I suffered from this universal branding of America before I first visited in the late eighties. I was under the impression that it was all going to be pretty much the same. Each city would be a similar reflection of the one before. I assumed there would be the same shops on different streets with the only variation being a different profile to the splatter of high-rise buildings. But shortly after I arrived I began to realize the folly of my premature illusion. I had also forgotten the essential ingredient, the people. How foolish to think you could know somewhere before you even get there.

The people I met in Chicago were different from those I met in New York. The lifestyle on the East Coast was quite different the West Coast. Los Angeles and San Francisco are in the same state, but that is where the similarities end. Visually, climatically and socially they are a world apart.

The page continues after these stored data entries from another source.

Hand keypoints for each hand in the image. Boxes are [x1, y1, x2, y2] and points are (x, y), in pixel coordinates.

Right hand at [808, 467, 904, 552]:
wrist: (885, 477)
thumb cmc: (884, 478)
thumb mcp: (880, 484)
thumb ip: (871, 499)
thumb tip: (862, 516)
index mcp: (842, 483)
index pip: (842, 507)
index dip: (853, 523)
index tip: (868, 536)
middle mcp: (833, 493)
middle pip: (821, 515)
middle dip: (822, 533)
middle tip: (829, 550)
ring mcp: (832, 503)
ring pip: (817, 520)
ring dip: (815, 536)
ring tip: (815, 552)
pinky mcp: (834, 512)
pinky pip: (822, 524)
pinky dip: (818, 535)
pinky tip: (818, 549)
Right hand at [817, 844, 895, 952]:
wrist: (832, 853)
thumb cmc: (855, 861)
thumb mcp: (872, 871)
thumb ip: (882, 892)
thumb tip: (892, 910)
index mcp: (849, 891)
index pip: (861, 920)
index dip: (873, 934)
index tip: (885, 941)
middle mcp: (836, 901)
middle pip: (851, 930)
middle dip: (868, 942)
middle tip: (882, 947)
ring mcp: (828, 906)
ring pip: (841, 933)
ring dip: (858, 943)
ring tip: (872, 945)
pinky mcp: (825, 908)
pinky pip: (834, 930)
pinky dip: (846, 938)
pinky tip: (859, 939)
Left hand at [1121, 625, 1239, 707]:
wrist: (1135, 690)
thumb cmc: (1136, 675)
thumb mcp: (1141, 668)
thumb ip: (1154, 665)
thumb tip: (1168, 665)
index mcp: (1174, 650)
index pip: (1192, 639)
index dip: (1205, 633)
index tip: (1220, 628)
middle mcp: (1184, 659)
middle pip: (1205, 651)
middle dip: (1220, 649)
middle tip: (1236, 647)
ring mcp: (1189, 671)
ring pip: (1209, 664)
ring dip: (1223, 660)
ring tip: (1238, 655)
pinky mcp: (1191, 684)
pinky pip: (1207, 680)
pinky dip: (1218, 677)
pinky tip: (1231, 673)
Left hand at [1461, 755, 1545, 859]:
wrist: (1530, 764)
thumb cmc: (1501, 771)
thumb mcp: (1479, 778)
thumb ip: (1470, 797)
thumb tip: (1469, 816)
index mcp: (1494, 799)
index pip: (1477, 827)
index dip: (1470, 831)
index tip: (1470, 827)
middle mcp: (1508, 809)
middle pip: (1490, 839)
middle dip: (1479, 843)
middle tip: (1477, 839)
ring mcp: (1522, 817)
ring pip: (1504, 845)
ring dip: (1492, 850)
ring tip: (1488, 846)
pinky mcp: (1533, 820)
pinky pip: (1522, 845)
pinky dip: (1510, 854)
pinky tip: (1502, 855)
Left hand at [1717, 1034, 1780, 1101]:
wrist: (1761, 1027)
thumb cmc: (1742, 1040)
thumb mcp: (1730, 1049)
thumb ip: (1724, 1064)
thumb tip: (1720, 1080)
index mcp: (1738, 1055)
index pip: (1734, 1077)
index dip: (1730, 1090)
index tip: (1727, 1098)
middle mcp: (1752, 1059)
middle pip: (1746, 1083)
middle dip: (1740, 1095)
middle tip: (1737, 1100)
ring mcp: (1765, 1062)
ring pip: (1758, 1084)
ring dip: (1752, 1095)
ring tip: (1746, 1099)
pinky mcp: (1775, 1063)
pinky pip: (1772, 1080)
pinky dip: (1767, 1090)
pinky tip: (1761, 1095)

The Midwest is very different to the North and both of them are just barely related to the deep south. Where else in the world would you find two places in the same country as disconnected as Alaska and Hawaii? And Las Vegas is just a planet all of its own! How could I have indoctrinated myself for so long that this was just one big country?

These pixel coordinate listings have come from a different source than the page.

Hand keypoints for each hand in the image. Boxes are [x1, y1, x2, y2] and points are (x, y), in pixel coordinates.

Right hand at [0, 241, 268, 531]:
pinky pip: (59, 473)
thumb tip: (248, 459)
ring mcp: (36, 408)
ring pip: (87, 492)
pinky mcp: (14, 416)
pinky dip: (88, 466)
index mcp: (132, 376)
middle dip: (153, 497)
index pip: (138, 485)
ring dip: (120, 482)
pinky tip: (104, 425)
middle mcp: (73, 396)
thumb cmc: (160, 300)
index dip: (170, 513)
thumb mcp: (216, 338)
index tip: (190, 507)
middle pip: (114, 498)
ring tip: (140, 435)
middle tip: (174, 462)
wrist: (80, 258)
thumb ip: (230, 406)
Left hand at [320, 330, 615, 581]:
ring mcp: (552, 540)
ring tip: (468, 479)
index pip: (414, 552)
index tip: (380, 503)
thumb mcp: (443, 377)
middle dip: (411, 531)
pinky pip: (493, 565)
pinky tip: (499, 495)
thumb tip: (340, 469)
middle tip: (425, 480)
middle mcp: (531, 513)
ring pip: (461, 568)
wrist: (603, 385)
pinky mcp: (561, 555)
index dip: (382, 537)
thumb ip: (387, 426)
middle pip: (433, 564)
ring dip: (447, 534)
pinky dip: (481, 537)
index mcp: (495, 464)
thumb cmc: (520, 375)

The one thing that I found to be the same no matter where I went in America was the warmth and hospitality of its great patriotic people. It was the star spangled glue that cemented all the diversity together. Across a range of locations, from a diner in New York to a dusty convenience store in Arizona, I found nothing but a consistent, common thread of nice people.

People who naturally like you from the outset, until you give them a reason to dislike you, rather than the other way round. Decent, hard working people who were always friendly and helpful in any way they could. They really are “Bruce Springsteen people”.

Outside impressions of America therefore are often inaccurate if they are only based on being big or brash or powerful. They tend to be influenced by the America beyond America, the huge U.S. global institutions that the rest of the world is so familiar with like Microsoft, or Disney, Wal-Mart, Ford, or Budweiser, rather than the human touch.

But that is not America. America is the loyal factory worker in Detroit, the conscientious horse breeder in Kentucky, the Baptist Minister in Alabama, the friendly cleaning lady in New York. These people are the blood in the veins of this great nation. They are the inches that make the mile. If one inch is missing, it is not a mile. Without the blood, there is no body.

So all of you who live in America, just keep getting up every day and doing what you do. Just about all of you do it very well. For example, the scientist that tirelessly works in her laboratory searching for a cure for cancer. The garbage man who will not see an old lady cross the street unaided. The young soldier who is prepared to fight and die so a country he barely knows can also enjoy the freedom he believes in. The Company Director who knows that people are the greatest investment of all.

You are the people who make America great. Every single one of you. The reputation of a nation may be global, but it can be traced right down through the strands of every individual it contains.

So when God blesses America, it is you he has in mind. He is not concerned with the corporations, or the buildings, or the lunar modules, or the freeways, or the institutions. It’s the people he cares about. For him America is every single individual it contains.

And if you can say in return that each day you set out to do the best you could, as often as you could, then no better service can you have given.

You will have played your part in what has made America great.